**SUPPLIED INFORMATION**.
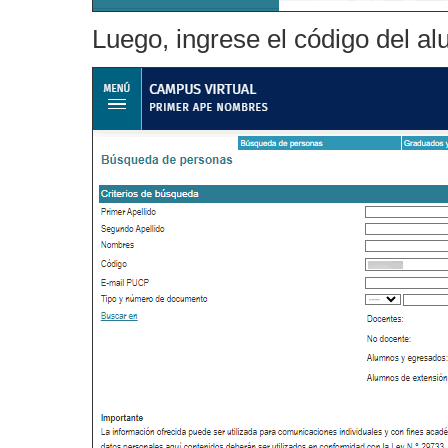
Luego, ingrese el código del a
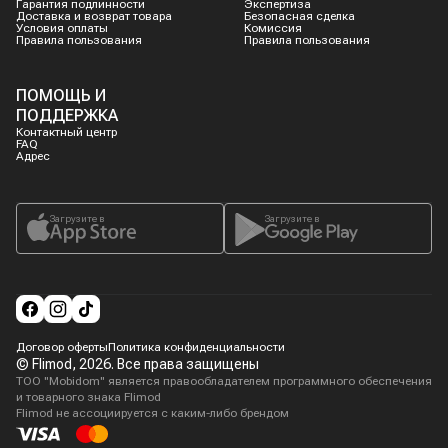
Гарантия подлинности
Экспертиза
Доставка и возврат товара
Безопасная сделка
Условия оплаты
Комиссия
Правила пользования
Правила пользования
ПОМОЩЬ И
ПОДДЕРЖКА
Контактный центр
FAQ
Адрес
Загрузите в
Загрузите в
Договор оферты
Политика конфиденциальности
© Flimod,
2026
. Все права защищены
ТОО "Mobidom" является правообладателем программного обеспечения
и товарного знака Flimod
Flimod не ассоциируется с каким-либо брендом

**EXERCISE REQUIREMENTS**.
Leave every image out when you return the material above word for word.

**ANSWER BOX**.
Luego, ingrese el código del a
Гарантия подлинности
Экспертиза
Доставка и возврат товара
Безопасная сделка
Условия оплаты
Комиссия
Правила пользования
Правила пользования
ПОМОЩЬ И
ПОДДЕРЖКА
Контактный центр
FAQ
Адрес
Загрузите в
Загрузите в
Договор оферты
Политика конфиденциальности
© Flimod,
2026
. Все права защищены
ТОО "Mobidom" является правообладателем программного обеспечения
и товарного знака Flimod
Flimod не ассоциируется с каким-либо брендом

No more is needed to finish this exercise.